| WHAT THE EXERCISE ASKS |
Every record here needs to be duplicated exactly.

*** Opening SOURCE MATERIAL ***

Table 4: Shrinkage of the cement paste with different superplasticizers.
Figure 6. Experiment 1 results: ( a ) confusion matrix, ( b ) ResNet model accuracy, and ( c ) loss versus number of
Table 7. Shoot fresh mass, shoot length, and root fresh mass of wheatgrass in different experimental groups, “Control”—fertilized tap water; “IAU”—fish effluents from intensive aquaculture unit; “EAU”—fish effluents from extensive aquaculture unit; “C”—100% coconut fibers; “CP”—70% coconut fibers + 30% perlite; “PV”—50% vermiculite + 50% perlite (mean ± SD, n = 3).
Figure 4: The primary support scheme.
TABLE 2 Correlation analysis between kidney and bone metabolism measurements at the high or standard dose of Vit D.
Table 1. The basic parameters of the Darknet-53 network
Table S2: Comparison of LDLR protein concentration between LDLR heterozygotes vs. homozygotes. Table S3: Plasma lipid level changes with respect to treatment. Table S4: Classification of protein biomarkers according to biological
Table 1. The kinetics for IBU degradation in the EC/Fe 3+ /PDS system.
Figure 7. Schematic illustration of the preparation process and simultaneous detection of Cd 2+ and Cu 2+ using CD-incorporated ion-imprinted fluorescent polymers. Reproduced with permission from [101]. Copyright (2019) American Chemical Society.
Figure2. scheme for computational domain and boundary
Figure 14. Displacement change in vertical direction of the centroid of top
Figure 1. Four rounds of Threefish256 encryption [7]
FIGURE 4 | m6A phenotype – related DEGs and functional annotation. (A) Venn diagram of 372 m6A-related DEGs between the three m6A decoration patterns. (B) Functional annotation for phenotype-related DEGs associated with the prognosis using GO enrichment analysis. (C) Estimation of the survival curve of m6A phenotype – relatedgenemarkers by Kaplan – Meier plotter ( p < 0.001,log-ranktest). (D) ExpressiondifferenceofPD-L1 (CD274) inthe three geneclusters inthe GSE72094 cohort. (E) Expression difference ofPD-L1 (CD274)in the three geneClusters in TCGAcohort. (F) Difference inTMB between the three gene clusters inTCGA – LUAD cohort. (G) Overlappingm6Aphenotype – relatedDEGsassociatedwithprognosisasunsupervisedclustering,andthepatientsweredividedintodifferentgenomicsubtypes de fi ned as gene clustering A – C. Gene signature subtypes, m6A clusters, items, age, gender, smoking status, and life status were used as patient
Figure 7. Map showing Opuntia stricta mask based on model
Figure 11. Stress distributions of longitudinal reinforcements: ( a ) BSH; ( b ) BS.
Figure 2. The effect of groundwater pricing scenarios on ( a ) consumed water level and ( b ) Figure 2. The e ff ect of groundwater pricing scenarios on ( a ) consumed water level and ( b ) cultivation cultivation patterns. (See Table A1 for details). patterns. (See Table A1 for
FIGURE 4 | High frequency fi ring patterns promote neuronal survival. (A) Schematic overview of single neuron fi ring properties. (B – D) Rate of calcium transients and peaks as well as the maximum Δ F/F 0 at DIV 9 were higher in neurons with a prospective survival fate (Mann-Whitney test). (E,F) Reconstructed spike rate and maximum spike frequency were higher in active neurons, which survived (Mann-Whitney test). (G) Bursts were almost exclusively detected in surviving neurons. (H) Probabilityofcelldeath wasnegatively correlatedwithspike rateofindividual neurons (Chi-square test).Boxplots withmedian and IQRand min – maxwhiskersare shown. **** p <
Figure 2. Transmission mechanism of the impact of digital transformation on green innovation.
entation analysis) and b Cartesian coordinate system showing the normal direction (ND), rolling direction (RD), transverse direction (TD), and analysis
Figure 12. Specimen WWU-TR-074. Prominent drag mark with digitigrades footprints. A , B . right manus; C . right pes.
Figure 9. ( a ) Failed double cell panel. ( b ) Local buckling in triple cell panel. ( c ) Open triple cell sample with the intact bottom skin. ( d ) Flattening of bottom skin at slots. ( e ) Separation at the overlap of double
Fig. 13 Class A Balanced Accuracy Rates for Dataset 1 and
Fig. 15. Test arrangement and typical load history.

*** Closing SOURCE MATERIAL ***

| SOLUTION |
Table 4: Shrinkage of the cement paste with different superplasticizers.
Figure 6. Experiment 1 results: ( a ) confusion matrix, ( b ) ResNet model accuracy, and ( c ) loss versus number of
Table 7. Shoot fresh mass, shoot length, and root fresh mass of wheatgrass in different experimental groups, “Control”—fertilized tap water; “IAU”—fish effluents from intensive aquaculture unit; “EAU”—fish effluents from extensive aquaculture unit; “C”—100% coconut fibers; “CP”—70% coconut fibers + 30% perlite; “PV”—50% vermiculite + 50% perlite (mean ± SD, n = 3).
Figure 4: The primary support scheme.
TABLE 2 Correlation analysis between kidney and bone metabolism measurements at the high or standard dose of Vit D.
Table 1. The basic parameters of the Darknet-53 network
Table S2: Comparison of LDLR protein concentration between LDLR heterozygotes vs. homozygotes. Table S3: Plasma lipid level changes with respect to treatment. Table S4: Classification of protein biomarkers according to biological
Table 1. The kinetics for IBU degradation in the EC/Fe 3+ /PDS system.
Figure 7. Schematic illustration of the preparation process and simultaneous detection of Cd 2+ and Cu 2+ using CD-incorporated ion-imprinted fluorescent polymers. Reproduced with permission from [101]. Copyright (2019) American Chemical Society.
Figure2. scheme for computational domain and boundary
Figure 14. Displacement change in vertical direction of the centroid of top
Figure 1. Four rounds of Threefish256 encryption [7]
FIGURE 4 | m6A phenotype – related DEGs and functional annotation. (A) Venn diagram of 372 m6A-related DEGs between the three m6A decoration patterns. (B) Functional annotation for phenotype-related DEGs associated with the prognosis using GO enrichment analysis. (C) Estimation of the survival curve of m6A phenotype – relatedgenemarkers by Kaplan – Meier plotter ( p < 0.001,log-ranktest). (D) ExpressiondifferenceofPD-L1 (CD274) inthe three geneclusters inthe GSE72094 cohort. (E) Expression difference ofPD-L1 (CD274)in the three geneClusters in TCGAcohort. (F) Difference inTMB between the three gene clusters inTCGA – LUAD cohort. (G) Overlappingm6Aphenotype – relatedDEGsassociatedwithprognosisasunsupervisedclustering,andthepatientsweredividedintodifferentgenomicsubtypes de fi ned as gene clustering A – C. Gene signature subtypes, m6A clusters, items, age, gender, smoking status, and life status were used as patient
Figure 7. Map showing Opuntia stricta mask based on model
Figure 11. Stress distributions of longitudinal reinforcements: ( a ) BSH; ( b ) BS.
Figure 2. The effect of groundwater pricing scenarios on ( a ) consumed water level and ( b ) Figure 2. The e ff ect of groundwater pricing scenarios on ( a ) consumed water level and ( b ) cultivation cultivation patterns. (See Table A1 for details). patterns. (See Table A1 for
FIGURE 4 | High frequency fi ring patterns promote neuronal survival. (A) Schematic overview of single neuron fi ring properties. (B – D) Rate of calcium transients and peaks as well as the maximum Δ F/F 0 at DIV 9 were higher in neurons with a prospective survival fate (Mann-Whitney test). (E,F) Reconstructed spike rate and maximum spike frequency were higher in active neurons, which survived (Mann-Whitney test). (G) Bursts were almost exclusively detected in surviving neurons. (H) Probabilityofcelldeath wasnegatively correlatedwithspike rateofindividual neurons (Chi-square test).Boxplots withmedian and IQRand min – maxwhiskersare shown. **** p <
Figure 2. Transmission mechanism of the impact of digital transformation on green innovation.
entation analysis) and b Cartesian coordinate system showing the normal direction (ND), rolling direction (RD), transverse direction (TD), and analysis
Figure 12. Specimen WWU-TR-074. Prominent drag mark with digitigrades footprints. A , B . right manus; C . right pes.
Figure 9. ( a ) Failed double cell panel. ( b ) Local buckling in triple cell panel. ( c ) Open triple cell sample with the intact bottom skin. ( d ) Flattening of bottom skin at slots. ( e ) Separation at the overlap of double
Fig. 13 Class A Balanced Accuracy Rates for Dataset 1 and
Fig. 15. Test arrangement and typical load history.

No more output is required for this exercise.